» **THE TASK**
Read through the data, and wherever a line holds the word "столовой", write that line out.

[Source records]
%%
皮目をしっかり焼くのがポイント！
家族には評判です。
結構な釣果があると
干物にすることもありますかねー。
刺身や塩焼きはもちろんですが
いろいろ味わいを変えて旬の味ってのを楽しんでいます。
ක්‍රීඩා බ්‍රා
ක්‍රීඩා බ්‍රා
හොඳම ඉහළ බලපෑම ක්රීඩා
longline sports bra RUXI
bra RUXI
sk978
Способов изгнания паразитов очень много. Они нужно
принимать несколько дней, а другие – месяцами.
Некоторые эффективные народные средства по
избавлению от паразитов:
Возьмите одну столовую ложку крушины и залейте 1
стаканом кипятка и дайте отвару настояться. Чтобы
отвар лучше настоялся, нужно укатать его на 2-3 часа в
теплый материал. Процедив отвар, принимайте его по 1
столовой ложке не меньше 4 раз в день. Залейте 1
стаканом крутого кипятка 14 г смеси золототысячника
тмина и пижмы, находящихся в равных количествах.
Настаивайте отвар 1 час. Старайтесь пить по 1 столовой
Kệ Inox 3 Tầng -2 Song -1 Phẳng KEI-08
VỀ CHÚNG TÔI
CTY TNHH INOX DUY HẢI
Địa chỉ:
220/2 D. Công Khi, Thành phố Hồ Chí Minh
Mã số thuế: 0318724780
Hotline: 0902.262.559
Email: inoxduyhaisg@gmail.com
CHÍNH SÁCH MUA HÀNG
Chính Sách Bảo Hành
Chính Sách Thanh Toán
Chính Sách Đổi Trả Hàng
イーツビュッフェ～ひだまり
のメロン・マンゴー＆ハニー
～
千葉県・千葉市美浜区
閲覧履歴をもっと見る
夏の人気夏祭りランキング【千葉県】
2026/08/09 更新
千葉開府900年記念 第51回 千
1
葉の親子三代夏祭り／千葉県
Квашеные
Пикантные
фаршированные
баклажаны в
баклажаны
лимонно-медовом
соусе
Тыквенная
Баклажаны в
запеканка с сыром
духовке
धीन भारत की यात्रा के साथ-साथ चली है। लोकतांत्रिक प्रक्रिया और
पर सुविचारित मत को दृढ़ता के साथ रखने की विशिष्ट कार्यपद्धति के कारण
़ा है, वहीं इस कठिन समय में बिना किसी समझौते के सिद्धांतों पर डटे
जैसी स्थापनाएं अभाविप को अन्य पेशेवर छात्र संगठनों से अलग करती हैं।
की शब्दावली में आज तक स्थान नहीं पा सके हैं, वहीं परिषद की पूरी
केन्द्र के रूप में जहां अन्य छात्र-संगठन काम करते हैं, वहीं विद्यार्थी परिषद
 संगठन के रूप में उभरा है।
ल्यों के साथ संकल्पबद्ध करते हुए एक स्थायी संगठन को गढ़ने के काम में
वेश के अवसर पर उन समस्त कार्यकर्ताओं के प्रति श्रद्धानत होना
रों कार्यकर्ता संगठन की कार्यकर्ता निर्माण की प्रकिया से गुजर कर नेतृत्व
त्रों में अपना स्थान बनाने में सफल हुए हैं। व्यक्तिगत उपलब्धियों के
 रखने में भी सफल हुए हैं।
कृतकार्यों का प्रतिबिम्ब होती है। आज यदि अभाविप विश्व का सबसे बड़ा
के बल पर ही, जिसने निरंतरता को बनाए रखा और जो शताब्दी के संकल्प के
%%
» **EXERCISE RESPONSE**
столовой ложке не меньше 4 раз в день. Залейте 1
Настаивайте отвар 1 час. Старайтесь пить по 1 столовой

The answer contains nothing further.